What issues can international courts and tribunals decide?
University of Sydney Law School PhD candidate Callista Harris recently received a prestigious international prize for the first part of her PhD research, dealing with the limits on the jurisdiction of international courts and tribunals. Here, Ms Harris talks about her PhD research and the article for which she received the prize.
International dispute settlement is consensual: no sovereign state can, without its consent, be compelled to submit disputes to any kind of dispute settlement. Nonetheless, many states consent to the settlement of disputes relating to certain treaties or certain areas of international law.
For example, states that ratify the United Nations Convention on the Law of the Sea consent to third-party settlement of disputes concerning the “interpretation or application” of the Law of the Sea Convention.
Disputes that arise between states, however, do not fit neatly into one treaty or one area of international law. To extend the above example, disputes between states concerning the law of the sea will not only concern the law of the sea, but will also involve other issues of international law.
Such “external” issues may be peripheral, but, in some cases, an external issue may be central to or even the crux of a particular dispute. Indeed, an applicant state might raise an external issue before a court or tribunal because it is the only forum in which the issue can be raised – in particular, in situations where the respondent state has not consented to third-party settlement of disputes relating to the “external” issue.
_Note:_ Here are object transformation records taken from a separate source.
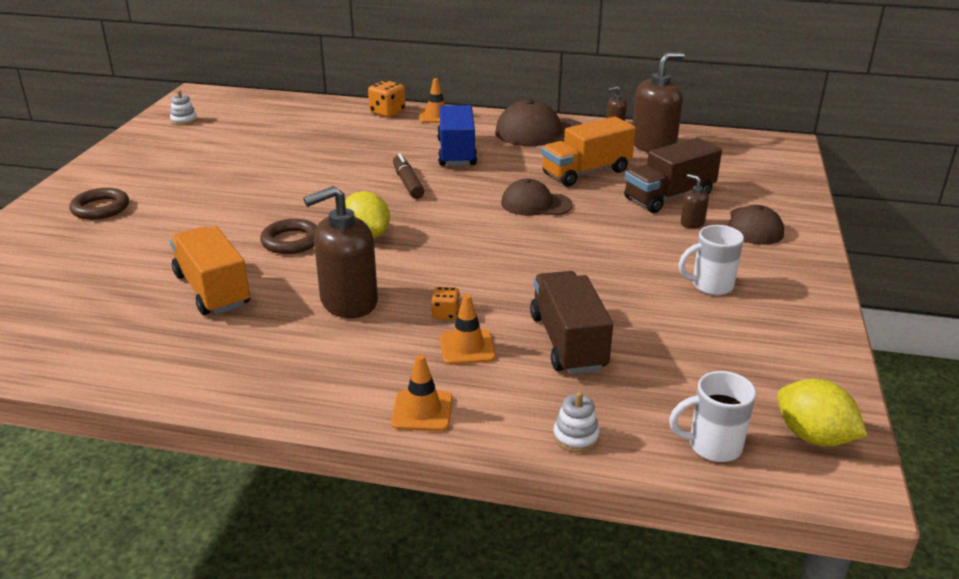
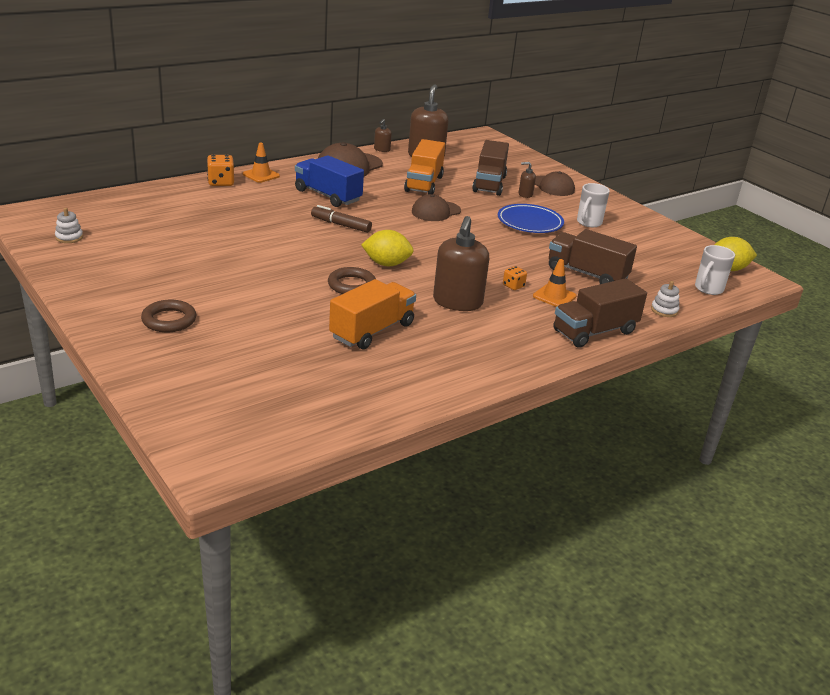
camera: 50 degrees left, 0 degrees up
orange truck [169,226,250,315] -> orange truck turned 120 degrees clockwise [329,279,416,349]
orange traffic cone [391,355,453,431] -> brown truck [553,278,647,348]
none -> blue plate [498,204,564,233]

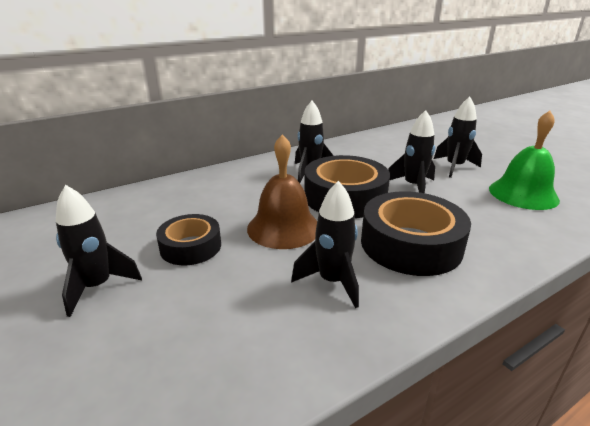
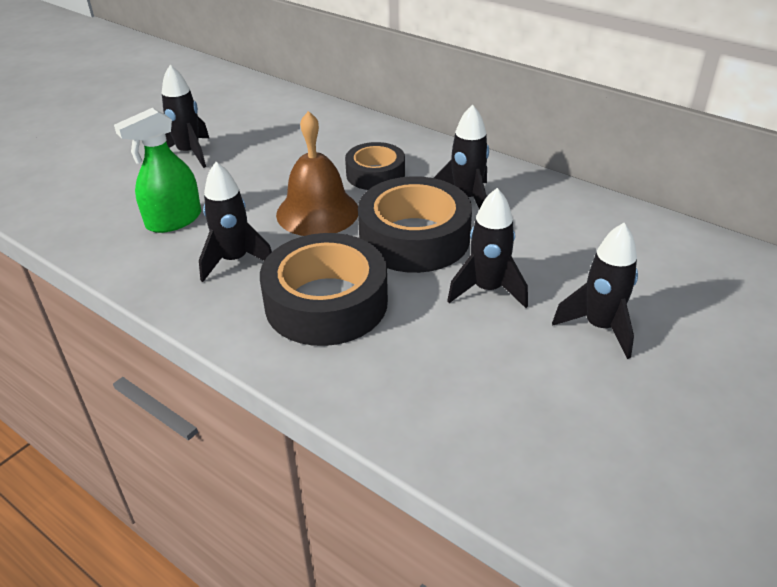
camera: 70 degrees right, 10 degrees up
black tape [156,214,221,265] -> black tape moved to [345,142,405,190]
green bell [489,111,560,210] -> none
none -> green spray bottle [114,108,201,233]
My research considers what international courts and tribunals should do when faced with such situations. Can courts and tribunals with jurisdiction limited to a specific treaty or area of international law – such as the law of the sea – decide external issues, such as sovereignty? If so, what are the limits on their competence in this regard?
A well-known arbitration tested these questions. In the Law of the Sea Convention arbitration between the UK and Mauritius relating to the Chagos Archipelago, the tribunal declined to hear certain claims brought by Mauritius because, in the tribunal’s view, the dispute between Mauritius and the UK was really about sovereignty, not about the law of the sea – the tribunal’s area of international law. In my article, I argue that the approach taken by the tribunal in this arbitration is incorrect.
These questions have also arisen in a number of more recent, and still pending, proceedings. For example, Ukraine has brought proceedings against Russia under several treaties, including the Law of the Sea Convention, which raise external issues relating to sovereignty over Crimea.
Qatar has brought proceedings against a number of states under a convention relating to civil aviation, in connection with the 2017 blockade imposed on it, which raise external issues relating to Qatar’s alleged support of terrorism. Iran has brought proceedings against the US under a 1955 treaty of friendship, which raise external issues relating to the Iran nuclear deal.
While it remains to be seen exactly what will be decided in these pending cases, I argue that the international courts and tribunals convened to decide these cases should not follow the approach of the tribunal in the Chagos Arbitration.
Callista Harris is a PhD candidate at the University of Sydney Law School and acts as counsel before international courts and tribunals. Ms Harris’ publication, Claims with an Ulterior Purpose: Characterising Disputes Concerning the “Interpretation or Application” of a Treaty, for which she received the 2019 Rosalyn Higgins Prize, is available in the Law & Practice of International Courts and Tribunals.